Melgaard’s house is planned for the grounds outside the late artist Edvard Munch’s atelier in Oslo’s Ekely district. It’s an area populated by artists, and under perservation orders by national authorities.
City officials have long been condemned for allowing Munch’s actual home to be torn down after his death in 1944. Now Maning and others are demanding that the city halt further “damage” to the area by stopping the construction of the unusual house where Melgaard says he intends to live, work and even die. Melgaard was born in Australia to Norwegian parents, grew up in Oslo and now lives mostly in New York.
“How is it possible that we have a city preservationist (Byantikvaren) who supports (real estate developer) Selvaag, Melgaard and (architecture firm) Snøhetta in this case?” asks Maning. He told newspaper Aftenposten that he has high expectations that Oslo’s new left-green city government will block Melgaard’s project. He wants the grounds around Munch’s atelier, where he has lived since 2004, “to remain in peace, to Edvard Munch’s memory.”
Maning’s new exhibit at Galleri Brandstrup in Oslo features 55 images from Ekely, and people opposed to Melgaard’s project, including author and architect Torgeir Rebolledo Pedersen and investor Johan H Andresen, taken among the trees that Maning prizes highly. He’s worried the old trees Munch once painted will be lost forever, as will the view from which Munch painted his version of Starry Night. Pedersen said opponents are appealing to the national preservation agency Riksantikvaren to engage itself in the conflict and enforce its preservation order for the property.

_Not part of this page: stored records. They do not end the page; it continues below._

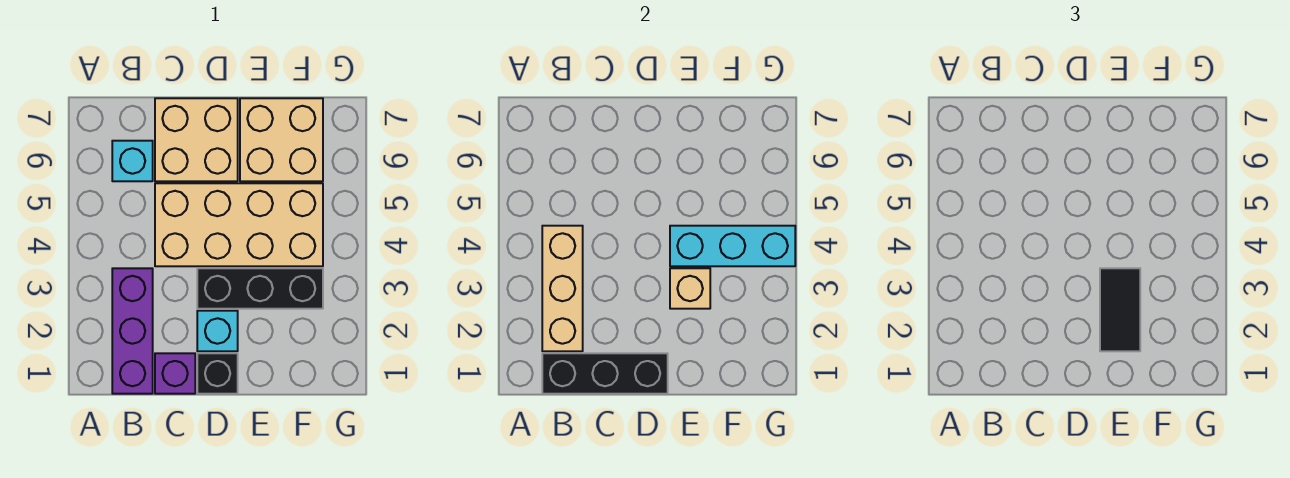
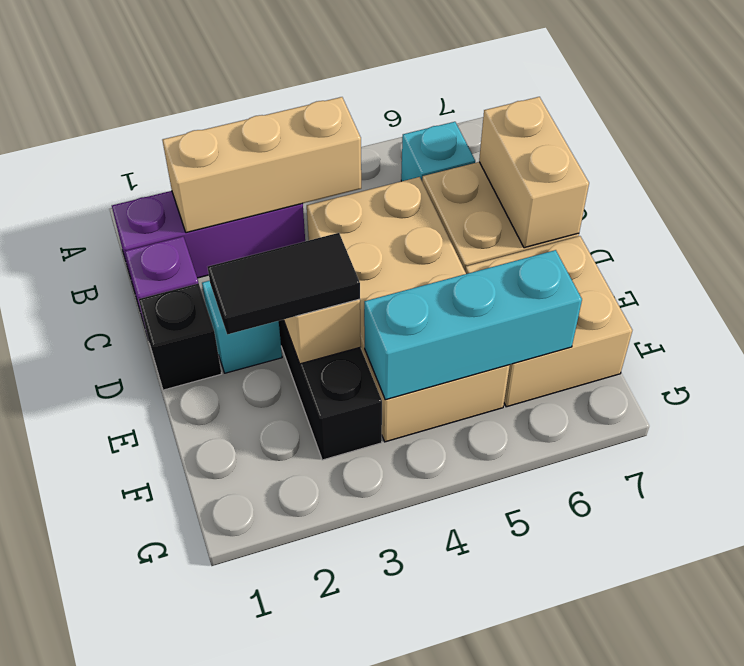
black brick B1:D1 level 2 -> none
none -> tan brick C7:D7 level 2
cyan brick E4:G4 level 2 -> cyan brick F4:F6 level 2

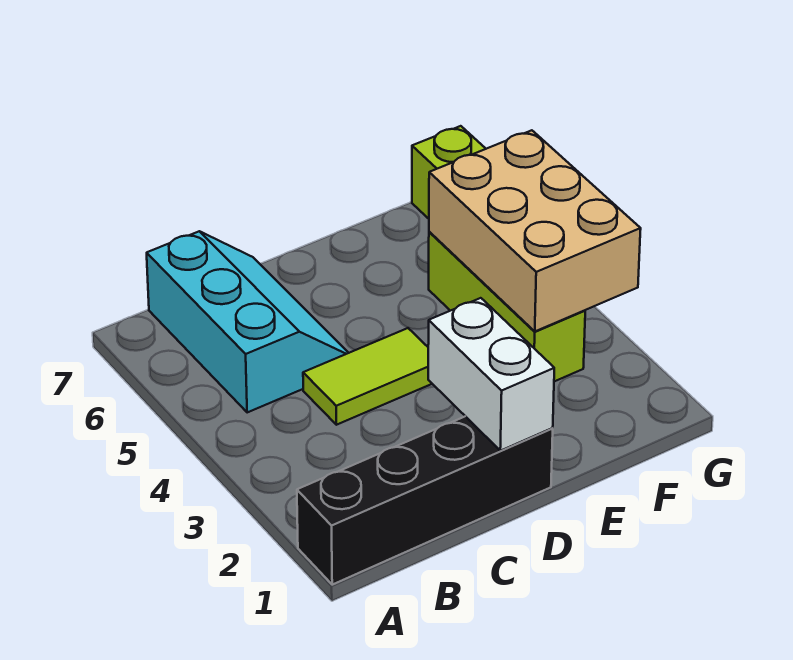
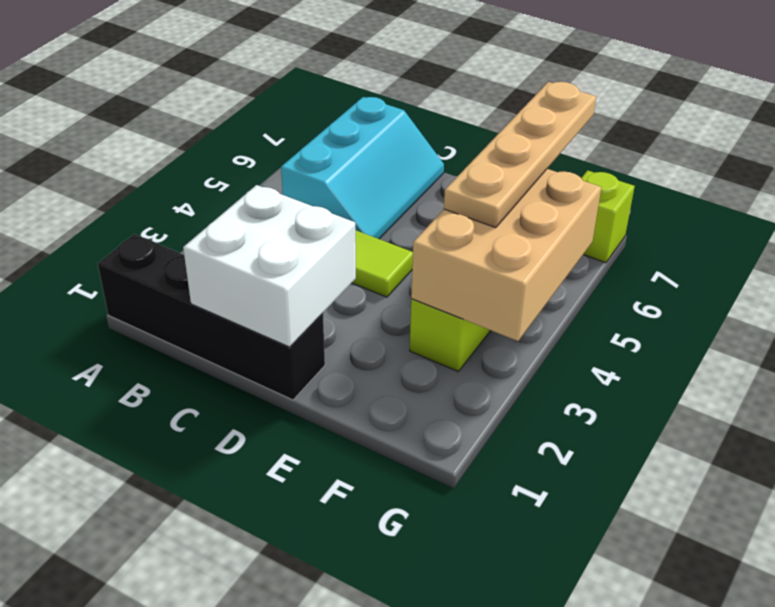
white brick D1:D2 level 2 -> white brick C1:D2 level 2
none -> tan plate F4:F7 level 3

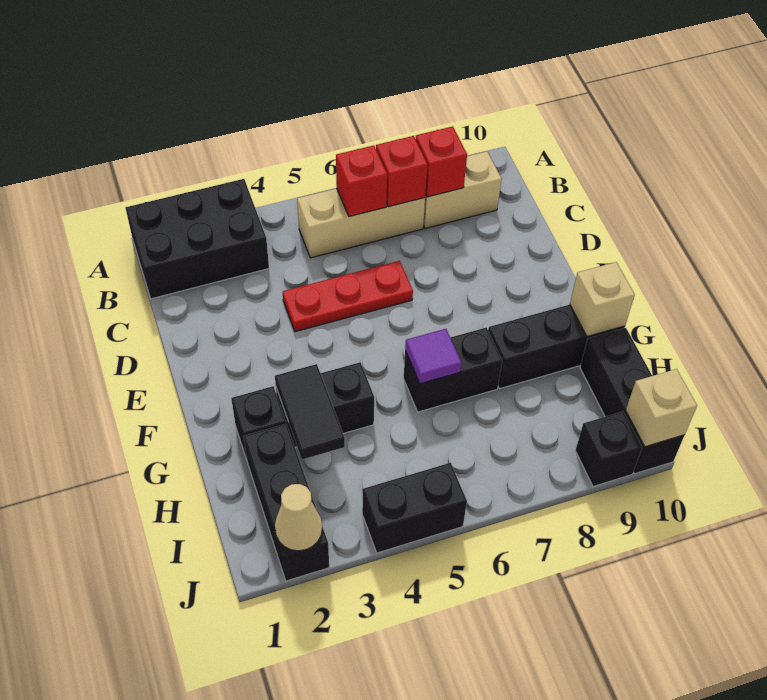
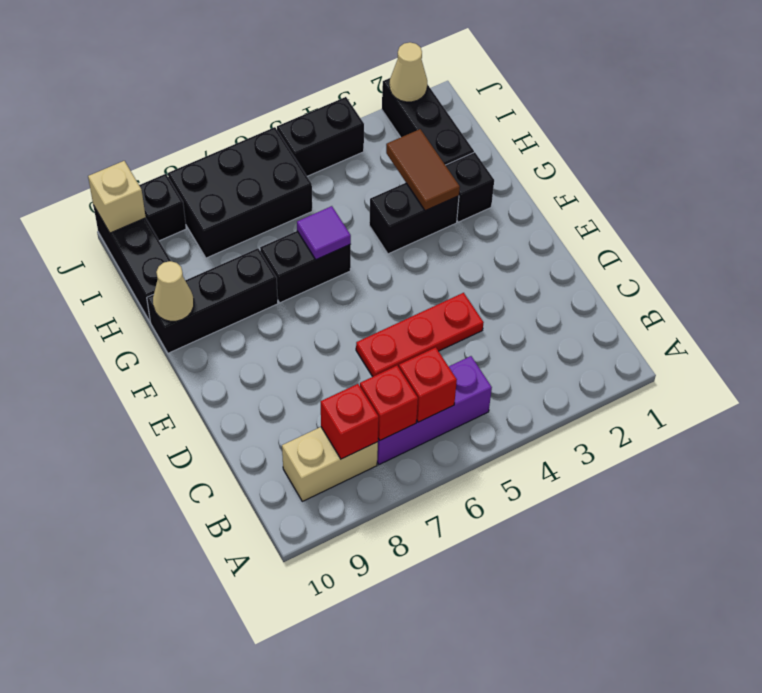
black brick A1:B3 level 1 -> black brick I6:J8 level 1
tan brick B5:B7 level 1 -> purple brick B5:B7 level 1
black tile G3:H3 level 2 -> brown tile G3:H3 level 2
tan brick G10 level 2 -> tan cone G10 level 2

Andresen, wealthy heir to a tobacco fortune who’s made his own fortunes in a wide range of projects, told Aftenposten he sympathizes with those trying to preserve Munch’s old property. “Building a House to die in sparks emotion and is quite special,” Andresen said. “There are many ways to die, and then it’s better to do like David Bowie did.”
Melgaard’s partly underground house with atelier and tower remains subject to rezoning authorization from city officials, and political support. Proponents, including Snøhetta’s chief Kjetil Trædal Thorsen claims the trees on the Munch property will be preserved and that “we will be careful with the environment.”